From the records below, copy the lines that include "boxes".

* * * * *

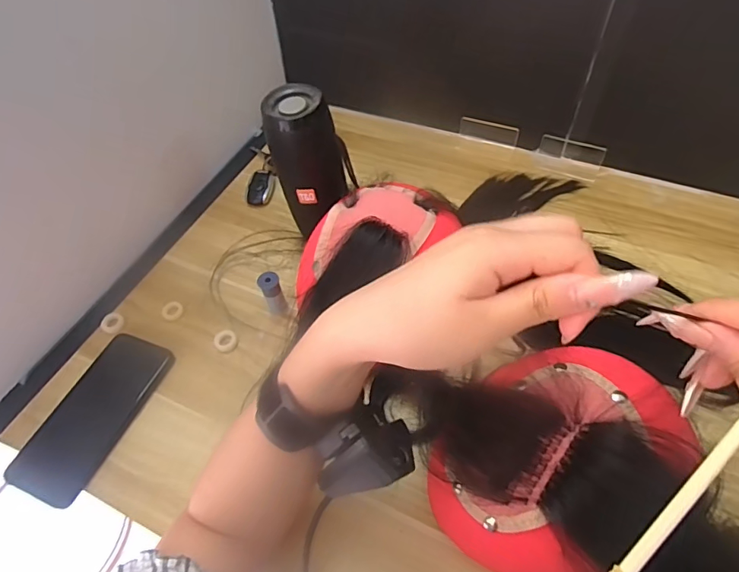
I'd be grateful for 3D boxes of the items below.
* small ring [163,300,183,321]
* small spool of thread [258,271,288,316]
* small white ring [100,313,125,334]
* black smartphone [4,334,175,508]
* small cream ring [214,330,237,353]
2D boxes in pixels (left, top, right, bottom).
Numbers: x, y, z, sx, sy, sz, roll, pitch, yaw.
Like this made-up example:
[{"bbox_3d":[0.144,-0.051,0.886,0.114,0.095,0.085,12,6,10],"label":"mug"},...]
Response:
[{"bbox_3d":[-0.218,0.027,0.515,0.021,0.005,0.024,-1,53,4],"label":"small ring"},{"bbox_3d":[-0.101,0.009,0.491,0.021,0.052,0.023,-2,53,3],"label":"small spool of thread"},{"bbox_3d":[-0.283,0.041,0.512,0.026,0.004,0.024,-2,53,3],"label":"small white ring"},{"bbox_3d":[-0.266,0.122,0.449,0.076,0.010,0.160,16,56,16],"label":"black smartphone"},{"bbox_3d":[-0.152,0.057,0.489,0.023,0.005,0.025,-2,53,3],"label":"small cream ring"}]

* * * * *

◆ TASK RESPONSE ◆
I'd be grateful for 3D boxes of the items below.
2D boxes in pixels (left, top, right, bottom).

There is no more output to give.